Levels start to approach patient’s baseline by one week postpartum and fully reach baseline by three weeks postpartum.
Potential complications of vwD during pregnancy include antepartum bleeding, postpartum hemorrhage and perineal hematoma which are all increased by 2–10-fold.
Importantly the risk of delayed postpartum hemorrhage (bleeding occurring after 24 hours post-delivery) is also increased.
16-29% of women with VWD will have postpartum hemorrhage within the first 24 hours of delivery,
20-29% of women will experience delayed postpartum bleeding.
Bleeding is frequently reported to occur more than 2 to 3 weeks postpartum.
Factor VIII and von Willebrand Factor ristocetin cofactor activity assay are checked early in pregnancy and again in the third trimester.
Consult hematology to decide if any additional testing is needed
Women with type I vwDz with Factor VIII and ristocetin cofactor activity levels less than 50 IU/dL, and no history of severe bleeding, do not require special treatment at the time of delivery.
They can often be cared for by the general obstetrician in a community setting if the provider is comfortable and hematology available if needed.
If levels are less than 50 IU/dl, the patient is at risk of hemorrhagic complications including delayed postpartum hemorrhage. These patients require treatment usually close to delivery or after cord clamping.
The classic teaching is to administer DDAVP.
DDAVP causes release of VWF that has been stored in secretory granules within the endothelium, resulting in FVIII and VWF levels three to five times above basal levels within 30‐60 minutes.
Effective in patients with type 1 VWD with baseline VWF and FVIII levels higher than 10 IU/dL.
The recommended dose of DDAVP is 0.3 μg/kg IV given over 30 minutes or 300 μg given intranasally.
Onset of action of DDAVP is approximately 15-30 minutes.
Usually given at the time of cord clamping, but because the peak effect is 1.5 to two hours after administration, it may be more beneficial if administered during the second stage of labor or immediately before cesarean delivery.
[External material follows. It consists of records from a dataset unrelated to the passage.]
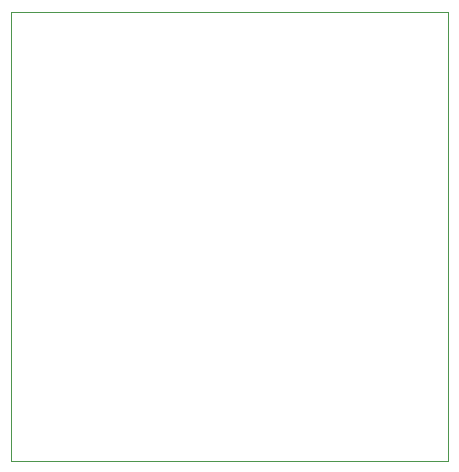
<source format=gm1>
G04 #@! TF.GenerationSoftware,KiCad,Pcbnew,9.0.2*
G04 #@! TF.CreationDate,2025-06-20T10:59:14-07:00*
G04 #@! TF.ProjectId,fsrPrototype1,66737250-726f-4746-9f74-797065312e6b,rev?*
G04 #@! TF.SameCoordinates,Original*
G04 #@! TF.FileFunction,Profile,NP*
%FSLAX46Y46*%
G04 Gerber Fmt 4.6, Leading zero omitted, Abs format (unit mm)*
G04 Created by KiCad (PCBNEW 9.0.2) date 2025-06-20 10:59:14*
%MOMM*%
%LPD*%
G01*
G04 APERTURE LIST*
G04 #@! TA.AperFunction,Profile*
%ADD10C,0.038100*%
G04 #@! TD*
G04 APERTURE END LIST*
D10*
X78000000Y-93000000D02*
X78000000Y-55000000D01*
X41000000Y-55000000D02*
X41000000Y-93000000D01*
X78000000Y-55000000D02*
X41000000Y-55000000D01*
X41000000Y-93000000D02*
X78000000Y-93000000D01*
M02*

</source>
Risks: water retention that can lead to hyponatremia and seizures.
Need fluid restriction to less than 1L in the 24 hours following DDAVP administration.
However, fluid restriction after delivery can be very difficult, and is the reason why many experts do not use DDAVP as a first line treatment.
Alternative: plasma derived VWF concentrates.
Options:
Plasma derived VWF concentration that contains VWF alone without Factor VIII.
Recombinant VWF concentrate that contains only VWF without Factor VIII.
Plasma derived concentrate that contains both VWF and Factor VIII.
The decision regarding which one of these to use will depend upon levels of both VWF and Factor VIII, what is available in your hospital and input from hematology.
Regional anesthesia
No consensus on levels that are safe for regional anesthesia, but if levels are greater than 50 IU/dL and assuming a normal platelet count, regional anesthesia is usually considered reasonable.
Recent ASH guidelines recommend VWF activity levels should be maintained at 50 IU/dL while the epidural is in place and for at least 6 hours after removal.
Mode of Delivery
Fetal status unknown in most cases —> given AD inheritance and 50% risk, best to avoid procedures such as a fetal scalp electrode.
Operative delivery is discouraged due to the potential risk of intracranial hemorrhage - cesarean delivery preferred to operative vaginal delivery.
The pediatrician should be made aware of the mother’s status and male circumcision should be postponed until the baby’s VWDz status can be determined.
Sending cord blood at the time of delivery for a VonWill panel is recommended to determine the status of the newborn.
Postpartum Care
High risk of both primary and delayed postpartum hemorrhage. Perineal hematomas can be seen.
VWF and Factor VIII levels can significantly decrease postpartum, with a return to baseline within 7-21 days postpartum.
These levels are typically checked in the immediate postpartum period and then periodically.
Hematology consultation will be valuable to help work out these details.
NSAIDS should be avoided in the postpartum period.
ASH guidelines recommend the use of oral tranexamic acid in the postpartum period.
Administration of one mg intravenously can be administered prophylactically immediately after delivery and continued PO for 10-14 days postpartum.